# Information supplied
——

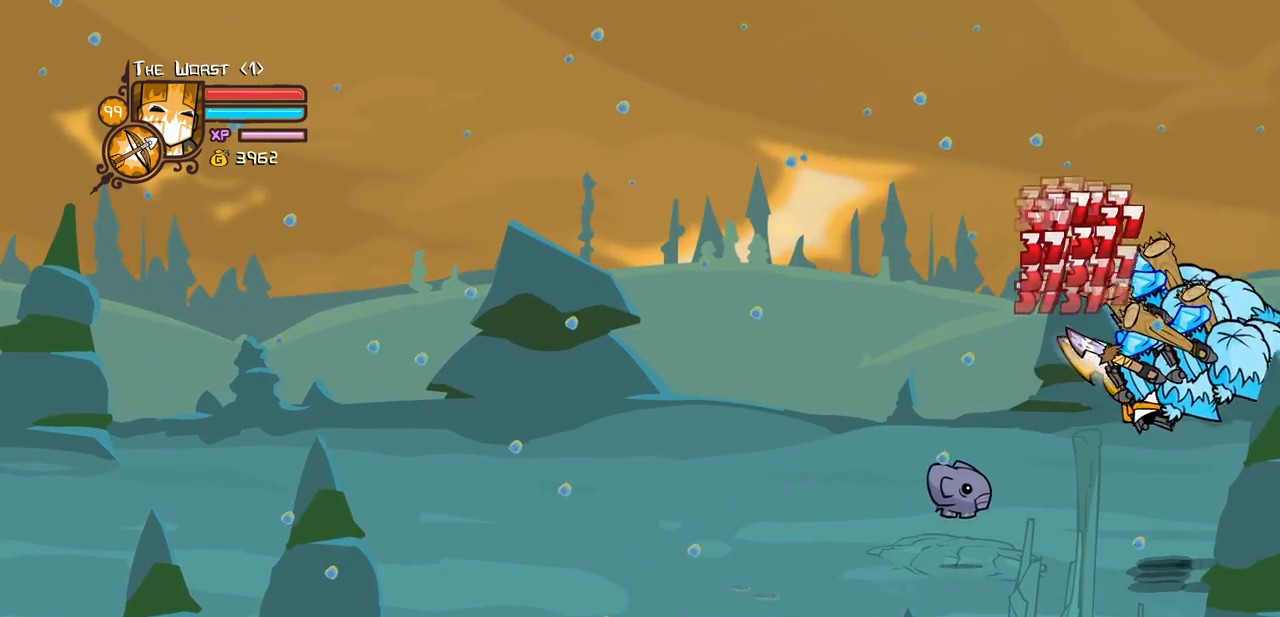
{"keys": ["heavy"], "events": [[117, "heavy", "down"], [217, "light", "up"], [250, "right", "up"], [400, "heavy", "up"], [450, "heavy", "down"]]}
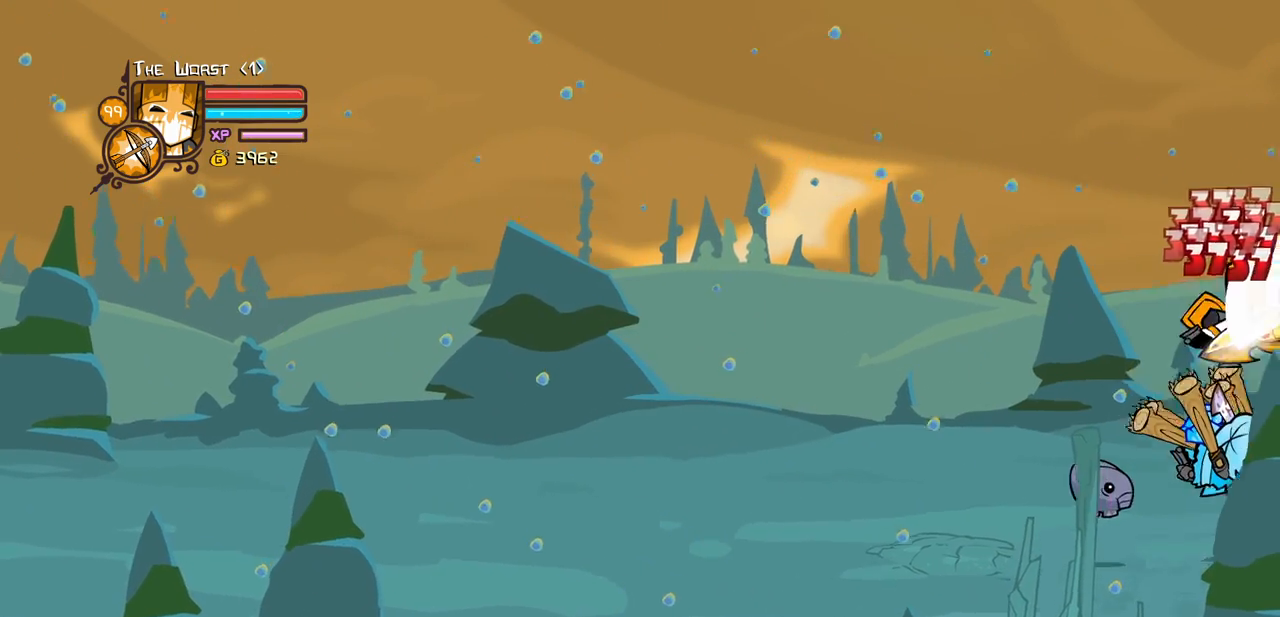
{"keys": ["left", "light"], "events": [[184, "heavy", "up"], [234, "light", "down"], [367, "light", "up"], [417, "light", "down"], [500, "left", "down"]]}
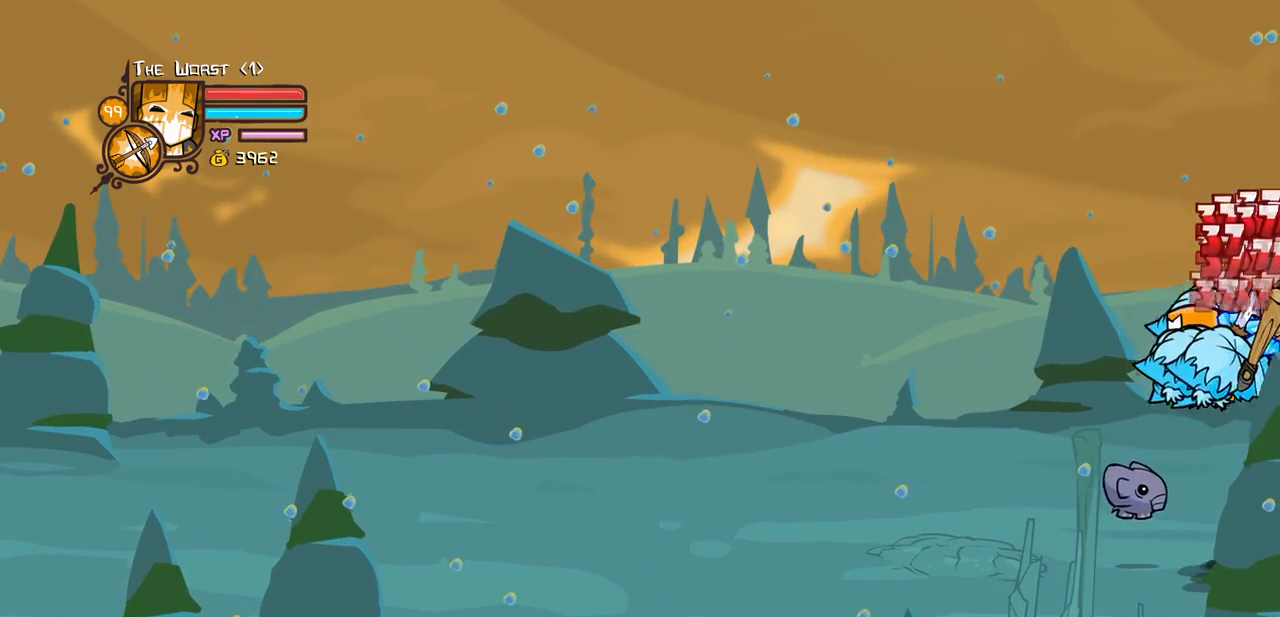
{"keys": ["heavy"], "events": [[100, "heavy", "down"], [100, "left", "up"], [200, "light", "up"], [334, "heavy", "up"], [384, "heavy", "down"]]}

——

# Exercise goal
Since the listing holds pictures, return everything else in it exactly and omit those.

# Response to this task
{"keys": ["heavy"], "events": [[117, "heavy", "down"], [217, "light", "up"], [250, "right", "up"], [400, "heavy", "up"], [450, "heavy", "down"]]}
{"keys": ["left", "light"], "events": [[184, "heavy", "up"], [234, "light", "down"], [367, "light", "up"], [417, "light", "down"], [500, "left", "down"]]}
{"keys": ["heavy"], "events": [[100, "heavy", "down"], [100, "left", "up"], [200, "light", "up"], [334, "heavy", "up"], [384, "heavy", "down"]]}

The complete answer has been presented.